Abandoning the trip in Canberra was hard. As well as drought conditions ahead, Clemmie had severe stomach pains and discovered she had a benign tumour the size of a melon that had to be removed. It took her eight months to recover. “I was really exhausted and developed severe anxiety, panic attacks and depression again,” she says. “I’d worked for four years to get this trip happening, and it was disappearing in front of my eyes.”
At the same time, having found Byron Bay as a haven whilst she regroups (her precious horses trucked up from Canberra to join her), Clemmie tells me that the journey up the spine of Australia has become about more than just getting to Cooktown. It’s about her relationship with her horses and her increasing focus on the healing power of horses. While she waits for rain, she is running an equine therapy program, using her brumbies.
She also teaches horsemanship skills. “I think my studies in behavioural neuroscience have really helped with the underpinnings of my horsemanship for me,” she says. “Our peripheral nervous system is constantly getting all this sensory information and only a small percentage of it gets processed by our frontal lobes as conscious thought. So we’re constantly reacting to all this peripheral stimuli without realising it. Horses are so sensitive to those physiological changes - which is how they survive in the herd - and they’re able to scope us very quickly. When you practice horsemanship you find a sense of equanimity, patience, and the ability to respond and not react to all that sensory information. There’s also a reciprocal relationship. Horses help us develop our emotional maturity and ability to communicate. I want people always to be thinking about what’s going on for the horse, what the horse is receiving, how the horse is benefiting. I don’t think you can experience the full benefit of animal communication unless you can look at it from both sides.”

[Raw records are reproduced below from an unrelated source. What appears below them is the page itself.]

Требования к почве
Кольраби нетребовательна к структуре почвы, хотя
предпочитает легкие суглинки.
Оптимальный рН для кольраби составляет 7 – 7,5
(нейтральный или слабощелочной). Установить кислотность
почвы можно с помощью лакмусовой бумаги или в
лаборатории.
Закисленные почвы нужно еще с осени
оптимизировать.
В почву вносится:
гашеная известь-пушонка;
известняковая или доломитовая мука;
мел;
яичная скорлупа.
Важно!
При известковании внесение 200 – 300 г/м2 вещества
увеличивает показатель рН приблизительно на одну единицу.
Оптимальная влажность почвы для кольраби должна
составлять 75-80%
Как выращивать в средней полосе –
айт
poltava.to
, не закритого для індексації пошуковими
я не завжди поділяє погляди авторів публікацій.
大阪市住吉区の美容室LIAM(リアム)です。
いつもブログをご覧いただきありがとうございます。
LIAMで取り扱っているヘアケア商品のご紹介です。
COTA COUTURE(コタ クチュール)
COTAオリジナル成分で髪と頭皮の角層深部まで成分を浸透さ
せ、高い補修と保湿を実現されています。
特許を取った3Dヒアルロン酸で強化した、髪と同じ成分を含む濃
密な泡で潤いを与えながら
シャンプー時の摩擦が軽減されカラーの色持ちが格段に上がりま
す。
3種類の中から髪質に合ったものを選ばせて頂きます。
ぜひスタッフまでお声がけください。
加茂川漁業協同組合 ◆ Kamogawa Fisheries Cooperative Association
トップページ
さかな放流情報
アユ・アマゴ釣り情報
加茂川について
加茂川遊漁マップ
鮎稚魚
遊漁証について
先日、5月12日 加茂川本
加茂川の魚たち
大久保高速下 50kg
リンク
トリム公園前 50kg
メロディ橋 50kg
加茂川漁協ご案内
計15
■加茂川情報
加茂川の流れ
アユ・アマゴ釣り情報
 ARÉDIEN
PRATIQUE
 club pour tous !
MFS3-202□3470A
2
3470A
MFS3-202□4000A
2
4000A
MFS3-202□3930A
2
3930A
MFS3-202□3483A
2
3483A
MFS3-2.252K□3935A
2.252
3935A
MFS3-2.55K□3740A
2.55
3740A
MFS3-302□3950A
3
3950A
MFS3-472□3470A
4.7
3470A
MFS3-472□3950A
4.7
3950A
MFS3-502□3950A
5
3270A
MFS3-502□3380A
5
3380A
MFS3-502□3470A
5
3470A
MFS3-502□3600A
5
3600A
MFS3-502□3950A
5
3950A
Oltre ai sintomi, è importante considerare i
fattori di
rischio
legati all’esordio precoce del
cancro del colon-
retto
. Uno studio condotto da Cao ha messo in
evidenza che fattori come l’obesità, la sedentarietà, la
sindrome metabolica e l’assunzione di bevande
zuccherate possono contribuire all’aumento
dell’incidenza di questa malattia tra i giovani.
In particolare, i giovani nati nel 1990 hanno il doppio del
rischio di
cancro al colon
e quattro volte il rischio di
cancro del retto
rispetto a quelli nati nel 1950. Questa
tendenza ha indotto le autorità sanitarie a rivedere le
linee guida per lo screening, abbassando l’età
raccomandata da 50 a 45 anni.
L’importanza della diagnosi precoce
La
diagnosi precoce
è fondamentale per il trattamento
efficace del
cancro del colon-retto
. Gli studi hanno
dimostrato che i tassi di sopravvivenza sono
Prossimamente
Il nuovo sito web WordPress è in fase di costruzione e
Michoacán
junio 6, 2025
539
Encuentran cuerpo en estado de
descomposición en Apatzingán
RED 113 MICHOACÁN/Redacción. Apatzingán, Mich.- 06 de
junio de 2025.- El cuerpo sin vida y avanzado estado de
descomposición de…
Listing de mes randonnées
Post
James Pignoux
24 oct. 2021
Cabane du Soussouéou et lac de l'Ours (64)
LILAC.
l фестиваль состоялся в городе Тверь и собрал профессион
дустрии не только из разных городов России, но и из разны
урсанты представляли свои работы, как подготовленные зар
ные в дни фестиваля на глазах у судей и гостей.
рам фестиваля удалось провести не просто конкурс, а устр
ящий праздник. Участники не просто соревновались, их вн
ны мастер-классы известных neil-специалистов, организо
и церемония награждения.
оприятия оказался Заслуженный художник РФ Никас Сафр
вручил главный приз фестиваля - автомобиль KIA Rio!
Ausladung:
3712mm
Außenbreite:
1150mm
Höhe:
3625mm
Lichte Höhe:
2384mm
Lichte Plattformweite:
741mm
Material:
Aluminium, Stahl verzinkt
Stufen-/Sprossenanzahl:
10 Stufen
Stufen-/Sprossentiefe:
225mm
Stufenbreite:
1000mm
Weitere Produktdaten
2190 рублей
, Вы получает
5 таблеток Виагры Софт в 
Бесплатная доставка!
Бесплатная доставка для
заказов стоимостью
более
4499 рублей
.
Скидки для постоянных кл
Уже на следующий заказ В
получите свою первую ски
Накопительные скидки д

Clemmie’s equine therapy and horsemanship lessons are part of a larger long-term ambition to work with rescue brumbies in mental health rehabilitation, something that’s already happening in Australia and in the US. She hopes to make a documentary of the next leg of her trip, promoting brumby advocacy and adoption. “Riding through brumby country on originally wild horses has made me so incredibly passionate about the strengths of the breed, particularly their loyal, steady temperaments,” she says.

Back in Byron Bay: Andrew with Kosciusko brumby Jagumba’s foal Nas, who was born when they reached Canberra.